Nathalie Tocci, die Direktorin des Istituto Affari Internazionali (IAI), ist der Ansicht, dass die Verantwortung bei den Mitgliedstaaten liegen sollte, die die Verhandlungsposition der Exekutive "untergraben" haben, indem sie sich öffentlich zur Verteidigung ihrer individuellen Interessen zu Wort gemeldet haben.

"Das Problem ist wirklich die Art und Weise, wie der wachsende Nationalismus innerhalb Europas (und) der Aufstieg der extremen Rechten im Grunde genommen das, was eine integrative EU-Agenda sein könnte, ausgeweidet und ausgehöhlt hat - und das ist ganz klar, fast per Definition, das, wofür die Kommission zuständig ist", sagte Tocci gegenüber Euronews.
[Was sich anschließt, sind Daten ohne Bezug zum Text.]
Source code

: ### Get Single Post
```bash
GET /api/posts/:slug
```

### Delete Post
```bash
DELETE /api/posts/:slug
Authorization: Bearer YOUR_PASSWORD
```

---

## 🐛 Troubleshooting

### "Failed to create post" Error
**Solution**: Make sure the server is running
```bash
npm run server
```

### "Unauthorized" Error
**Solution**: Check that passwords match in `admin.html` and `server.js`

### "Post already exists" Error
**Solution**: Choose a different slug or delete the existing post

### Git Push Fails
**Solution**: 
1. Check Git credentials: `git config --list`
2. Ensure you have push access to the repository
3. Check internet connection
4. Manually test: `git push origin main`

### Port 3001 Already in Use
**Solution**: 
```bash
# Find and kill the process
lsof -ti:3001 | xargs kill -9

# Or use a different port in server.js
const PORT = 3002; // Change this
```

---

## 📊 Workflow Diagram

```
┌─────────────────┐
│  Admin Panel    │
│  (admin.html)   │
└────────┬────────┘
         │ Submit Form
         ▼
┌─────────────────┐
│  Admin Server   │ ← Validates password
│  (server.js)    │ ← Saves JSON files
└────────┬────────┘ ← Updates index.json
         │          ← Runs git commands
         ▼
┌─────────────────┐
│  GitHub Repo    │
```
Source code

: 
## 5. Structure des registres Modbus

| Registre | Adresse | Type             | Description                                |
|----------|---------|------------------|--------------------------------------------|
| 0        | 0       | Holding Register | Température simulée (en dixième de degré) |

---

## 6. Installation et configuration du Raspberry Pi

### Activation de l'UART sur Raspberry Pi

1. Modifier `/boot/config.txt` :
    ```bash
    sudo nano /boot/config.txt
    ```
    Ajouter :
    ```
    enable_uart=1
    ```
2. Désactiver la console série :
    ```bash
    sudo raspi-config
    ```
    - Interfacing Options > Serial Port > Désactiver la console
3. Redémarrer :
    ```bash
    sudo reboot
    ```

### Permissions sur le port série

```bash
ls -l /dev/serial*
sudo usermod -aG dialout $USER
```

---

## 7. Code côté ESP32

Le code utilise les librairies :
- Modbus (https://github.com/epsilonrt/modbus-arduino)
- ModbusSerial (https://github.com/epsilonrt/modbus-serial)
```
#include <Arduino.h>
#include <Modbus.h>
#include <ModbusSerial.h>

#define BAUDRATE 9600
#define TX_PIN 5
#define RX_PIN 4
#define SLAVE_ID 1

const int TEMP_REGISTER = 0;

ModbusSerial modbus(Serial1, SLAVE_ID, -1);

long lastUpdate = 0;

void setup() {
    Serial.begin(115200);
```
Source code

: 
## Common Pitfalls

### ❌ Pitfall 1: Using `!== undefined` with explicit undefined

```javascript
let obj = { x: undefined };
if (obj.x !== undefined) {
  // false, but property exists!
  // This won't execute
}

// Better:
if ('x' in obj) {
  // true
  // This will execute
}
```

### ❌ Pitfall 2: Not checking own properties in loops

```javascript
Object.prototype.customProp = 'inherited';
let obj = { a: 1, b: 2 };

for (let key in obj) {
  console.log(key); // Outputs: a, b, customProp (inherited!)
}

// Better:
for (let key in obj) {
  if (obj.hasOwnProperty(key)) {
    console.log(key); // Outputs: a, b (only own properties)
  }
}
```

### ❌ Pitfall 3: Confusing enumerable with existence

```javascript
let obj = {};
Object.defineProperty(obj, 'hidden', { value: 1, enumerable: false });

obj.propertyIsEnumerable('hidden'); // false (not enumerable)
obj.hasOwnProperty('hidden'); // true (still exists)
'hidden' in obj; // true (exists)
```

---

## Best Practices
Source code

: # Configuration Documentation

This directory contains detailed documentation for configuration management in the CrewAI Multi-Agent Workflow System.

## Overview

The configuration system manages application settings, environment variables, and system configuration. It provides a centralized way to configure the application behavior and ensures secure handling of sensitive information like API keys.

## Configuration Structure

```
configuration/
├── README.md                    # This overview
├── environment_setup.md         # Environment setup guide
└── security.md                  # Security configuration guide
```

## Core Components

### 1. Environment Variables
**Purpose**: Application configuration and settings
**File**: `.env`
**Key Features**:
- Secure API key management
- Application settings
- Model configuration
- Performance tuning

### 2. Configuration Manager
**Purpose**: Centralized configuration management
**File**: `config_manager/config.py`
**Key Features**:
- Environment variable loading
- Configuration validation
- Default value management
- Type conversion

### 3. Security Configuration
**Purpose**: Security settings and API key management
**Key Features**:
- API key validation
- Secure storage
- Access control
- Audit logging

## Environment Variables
"Ich denke, es wäre unfair, von der Leyen die alleinige Schuld an dem Abkommen zu geben, denn in vielerlei Hinsicht ist sie das Opfer eines breiteren politischen Kontextes. Man kann sagen, dass sie nicht genug tut, um das Problem anzugehen, aber es gibt nur so viel, was sie dagegen tun kann.

Nach tagelangem Schweigen räumte von der Leyen ein, dass das Abkommen "solide, aber unvollkommen" sei, und betonte, dass es zumindest "Stabilität und Vorhersehbarkeit" in einer Zeit des Aufruhrs bieten würde. Kurz darauf wurde diese Behauptung hinfällig, als Trump selbst damit drohte, als Vergeltung für die von der Kommission gegen Google verhängte Kartellstrafe in Höhe von 2,95 Milliarden Euro zusätzliche Zölle zu erheben.

Wenn sie in Straßburg das Wort ergreift, um ihre Rede zu halten, wird sie auf ein Publikum treffen, das Reue einer Erklärung vorziehen könnte.